TL;DR
This paper introduces a task-conditioned tool-output pruning method for coding agents, significantly reducing input size while maintaining high accuracy in evidence retrieval.
Contribution
It presents a new benchmark dataset and fine-tunes a model to outperform larger models and heuristics in evidence pruning for coding tasks.
Findings
Model achieves 0.86 recall and 0.80 F1.
Removes 92% of input tokens while maintaining performance.
Outperforms larger zero-shot models and heuristic baselines.
Abstract
Coding agents repeatedly consume long tool observations even though only a small fraction of each observation matters for the next step.
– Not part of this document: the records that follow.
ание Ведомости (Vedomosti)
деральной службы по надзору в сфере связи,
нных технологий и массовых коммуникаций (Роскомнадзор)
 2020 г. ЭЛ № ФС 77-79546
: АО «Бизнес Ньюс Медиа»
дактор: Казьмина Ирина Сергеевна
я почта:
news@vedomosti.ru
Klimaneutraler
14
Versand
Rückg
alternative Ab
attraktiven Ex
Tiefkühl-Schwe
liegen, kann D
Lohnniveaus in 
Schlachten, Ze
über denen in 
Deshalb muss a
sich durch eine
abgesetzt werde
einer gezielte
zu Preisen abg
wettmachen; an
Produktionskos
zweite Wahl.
We study task-conditioned tool-output pruning: given a focused query and one tool output, return the smallest verbatim evidence block the agent should inspect next. We introduce a benchmark of 11,477 examples built from SWE-bench repository interactions and synthetic multi-ecosystem tool outputs, with a manually curated 618-example test set. We fine-tune Qwen 3.5 2B with LoRA and compare it against larger zero-shot models and heuristic pruning baselines. Our model reaches 0.86 recall and 0.80 F1 while removing 92% of input tokens, outperforming zero-shot Qwen 3.5 35B A3B by 11 recall points and all heuristic baselines by a wide margin.